More options, no resolution on bridging public and private sector security standards

As regularly noted in this space, one of the big points of disagreement in attempts to achieve greater levels of information integration, particularly health information exchanges, is how to reconcile disparate security and privacy standards in place that apply to government agencies and private sector entities (FISMA still being touted as best security for health information exchange; No point in asking private entities to comply with FISMA). The debate has been cast most often as one about where to draw the boundaries where the detailed security control requirements and other obligations to which federal agencies are bound under FISMA. When information exchanges involve data transmission from the government to private entities, the law is only clear in cases where the private entity is storing or managing information on behalf of the government. When the intended use of the data is for the private entity’s own purposes (with the permission of the government agency providing the data), the text of the FISMA legislation is pretty clear that the private sector entity is not bound by its requirements, but the agency providing the information still has obligations with respect to the data it sends out, at the time of transmission and after the fact.

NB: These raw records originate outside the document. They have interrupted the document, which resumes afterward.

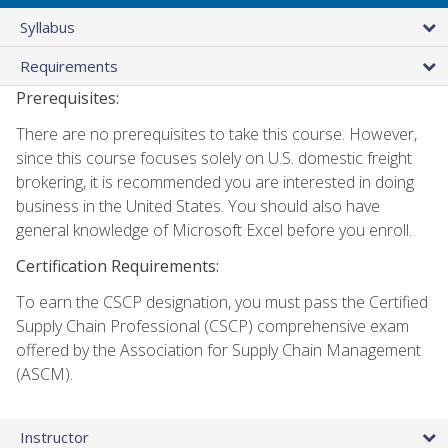
Syllabus
Requirements
Prerequisites:
There are no prerequisites to take this course. However,
since this course focuses solely on U.S. domestic freight
brokering, it is recommended you are interested in doing
business in the United States. You should also have
general knowledge of Microsoft Excel before you enroll.
Certification Requirements:
To earn the CSCP designation, you must pass the Certified
Supply Chain Professional (CSCP) comprehensive exam
offered by the Association for Supply Chain Management
(ASCM).
Instructor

At the most recent meeting of the ONC’s Health IT Standards Committee on November 19, federal executives including VA Deputy CIO Stephen Warren and CMS Deputy CISO Michael Mellor spoke of the need to beef up federal information systems security protections when those systems will be connected to non-government systems, and again endorsed the position that government security standards under FISMA are more strict than equivalent standards that apply to private sector entities, including those prescribed by HIPAA. In the past year, despite the creation of a government task group formed specifically to address federal security strategies for health information exchange, there has been little in the way of resolution in terms of arriving at a common set of standards that might apply to both public and private sector entities involved in data exchange.

An interesting entrant into this arena is the Health Information Trust Alliance (HITRUST), a consortium of healthcare industry and information technology companies that aims to define a common security framework (CSF) that might serve as the point of agreement for all health information exchange participants. Ambitious, to be sure, but the detail provided in the CSF itself and the assurance process that HITRUST has defined for assessing the security of health information exchange participants and reporting compliance with the framework should serve as at least as a structural model for the security standards and governance still under development for the Nationwide Health Information Network (NHIN). The HITRUST common security framework has yet to achieve significant market penetration, especially in the federal sector, perhaps in part due to the initial fee-based business model adopted by the Alliance for the CSF. In August of this year HITRUST announced that it would make the CSF available at no charge, and launched an online community called HITRUST Central to encourage collaboration on information security and privacy issues in the health IT arena. (In the interest of full disclosure, while SecurityArchitecture.com has no affiliation with HITRUST, some of our people are registered with HITRUST Central.) The point here is not to recommend or endorse the CSF, but simply to highlight that there is a relevant industry initiative focused on some of the very same security issues that are being considered by the Health IT Policy Committee and Health IT Standards Panel.